Une question non résolue est de savoir si la catégorie « DeFi / Finance Décentralisée » est définie par la technologie ou par la réalité commerciale. L'exemption est suffisamment large pour protéger l'infrastructure de base, mais elle peut également être lue de manière suffisamment large pour que des opérateurs sophistiqués puissent tenter de blanchir des fonctions d'intermédiaire traditionnelles à travers un ensemble de revendications formelles : « nous fournissons seulement une interface », « nous publions seulement du code », « nous participons seulement à des pools ». Le projet de loi maintient l'autorité anti-fraude en vie, mais l'anti-fraude n'est pas la même chose qu'un régime de licence, et ce n'est pas un substitut à un ensemble stable de règles opérationnelles.

Une autre question non résolue est la rapidité avec laquelle la « clarté » devient réelle sur les marchés. Le résumé du comité de la Chambre note que la Commission américaine des valeurs mobilières et des échanges et la CFTC sont tenues de promulguer les règles requises dans des délais définis, généralement dans les 360 jours suivant la promulgation sauf indication contraire, tandis que d'autres dispositions ont des dates d'entrée en vigueur retardées liées à l'élaboration des règles. En d'autres termes, même si le projet de loi passe, le marché vit toujours une année d'élaboration de règles, et la période intérimaire est celle où le risque d'application a tendance à être le plus élevé parce que les entreprises évoluent pendant que la bureaucratie écrit.

Et puis il y a la question non résolue plus humaine : si Washington peut maintenir ce bipartisme assez longtemps pour terminer le travail. Le vote de la Chambre était suffisamment déséquilibré pour signaler un élan. Mais les sénateurs négocient la structure du marché depuis des années, et plus cela se rapproche de devenir une loi, plus chaque cas limite se transforme en combat de circonscription : DeFi / Finance Décentralisée contre protection des investisseurs, uniformité fédérale contre autorité d'État, et la lutte de pouvoir silencieuse entre des agences qui ne sont pas impatientes de rendre leur territoire.

Le CLARITY Act, en son cœur, est le Congrès essayant de remplacer une décennie d'improvisation par une carte.

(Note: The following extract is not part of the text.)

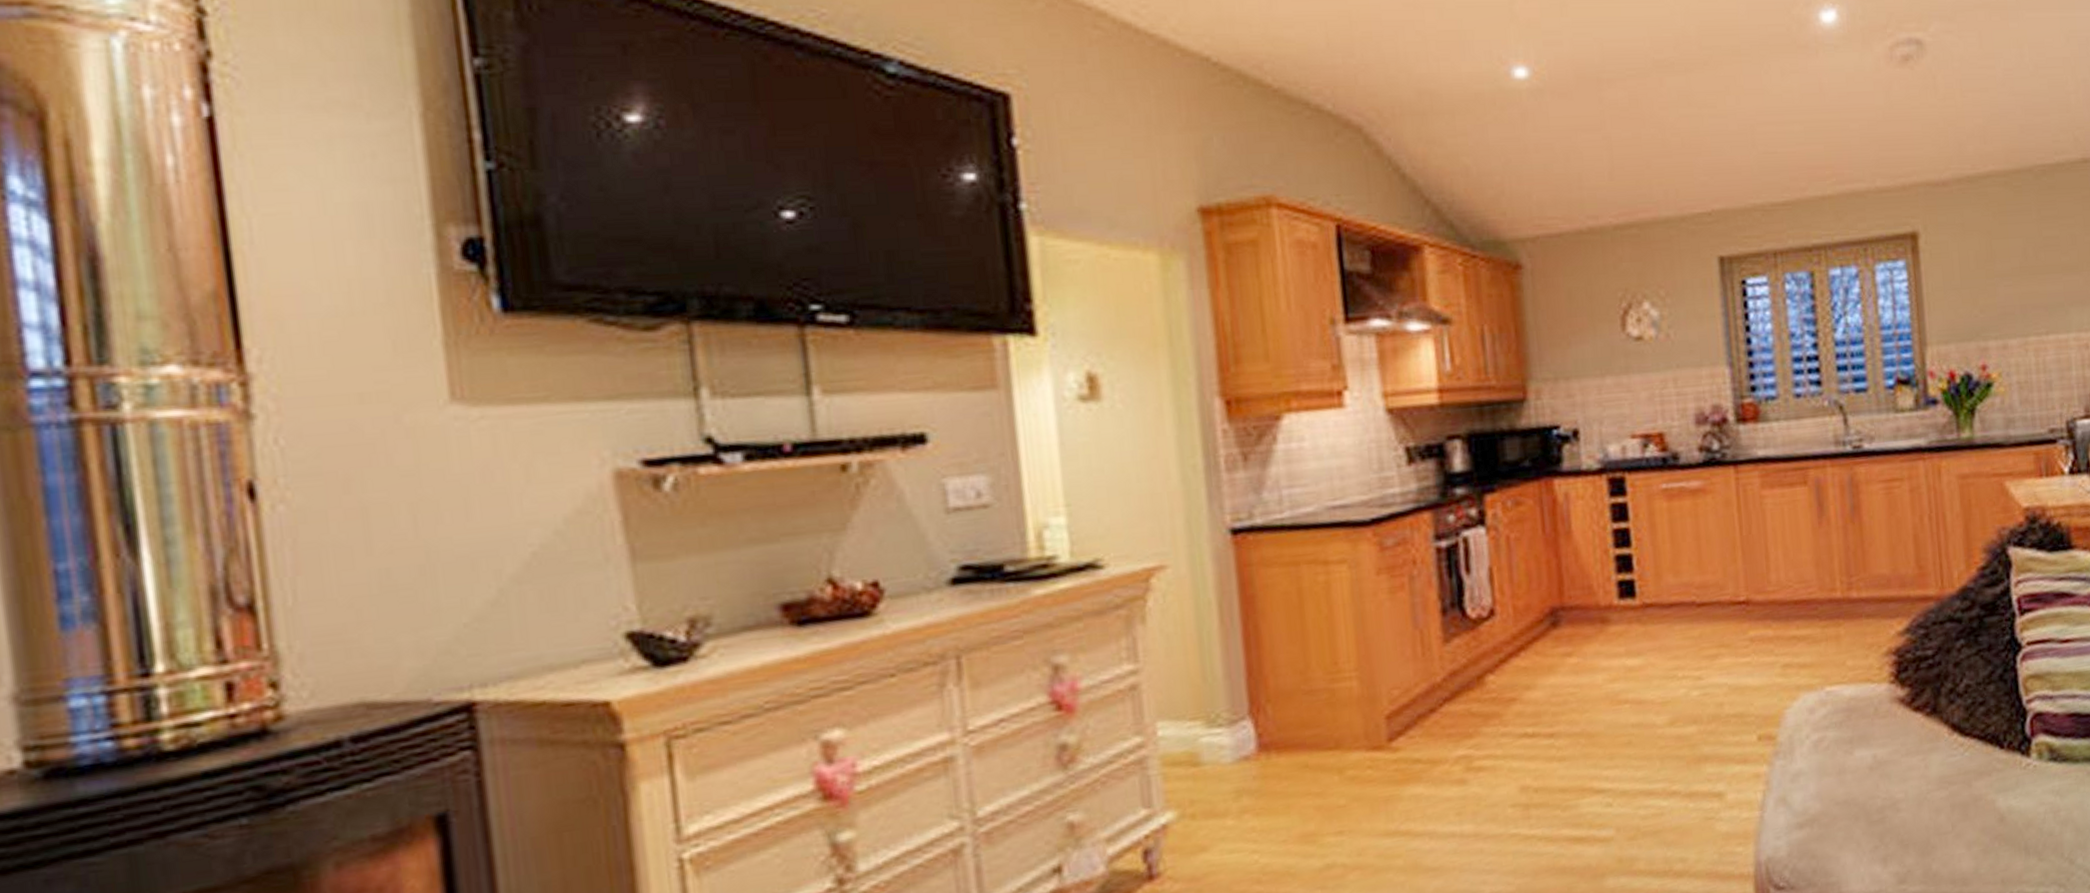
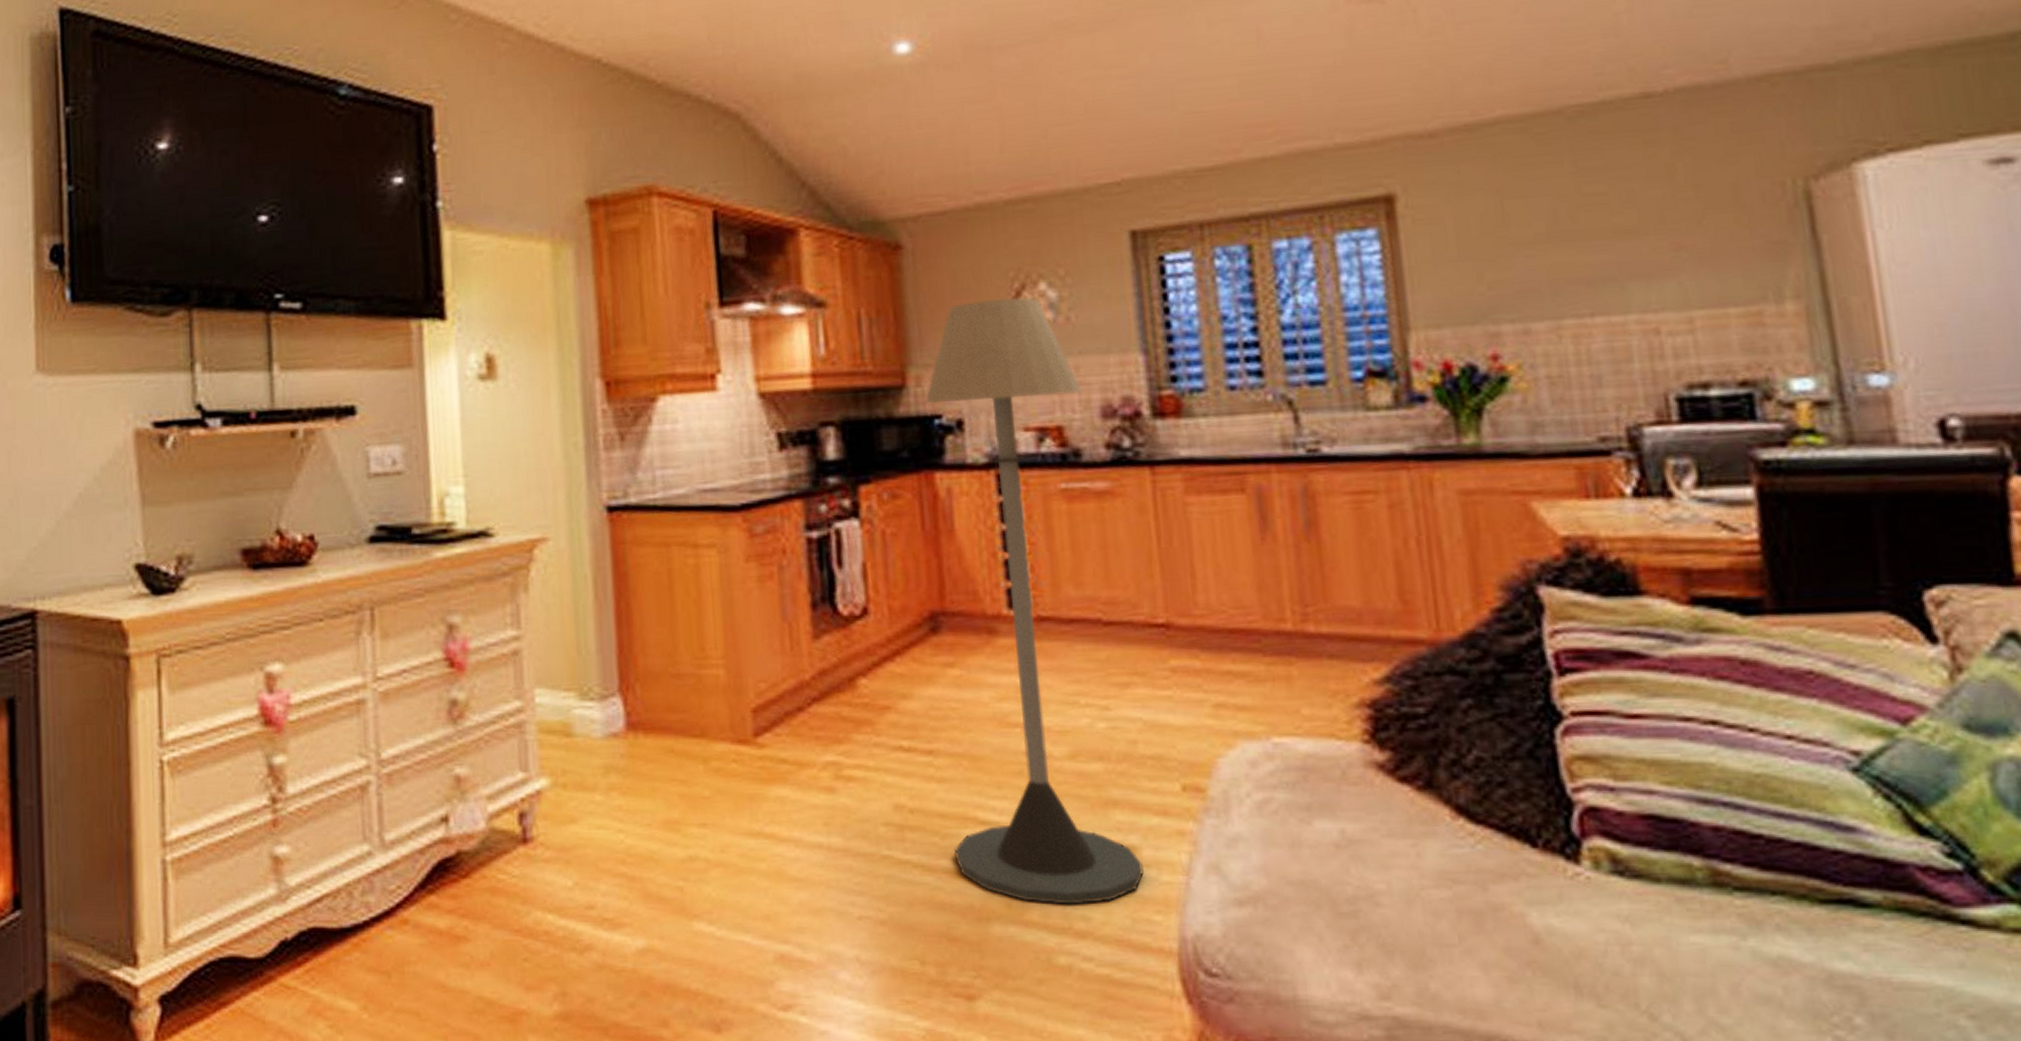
floor lamp: none [1545,315,1728,854] -> present [925,297,1144,905]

L'exemption DeFi / Finance Décentralisée est le Congrès disant que la carte ne devrait pas traiter l'infrastructure comme l'intermédiaire. La clause de préemption est le Congrès disant que la carte ne devrait pas se fracturer en cinquante versions concurrentes. Que ces deux choix deviennent un règlement cohérent ou un nouvel ensemble de failles et de procès dépend de ce que les sénateurs font lorsqu'ils s'assoient en janvier et commencent à éditer les mots qui décideront, pour le prochain cycle, ce que « réglementation crypto » signifie réellement.

The post Washington's new crypto bill would strip states of power – legally bans oversight that catches front-end manipulation appeared first on CryptoSlate.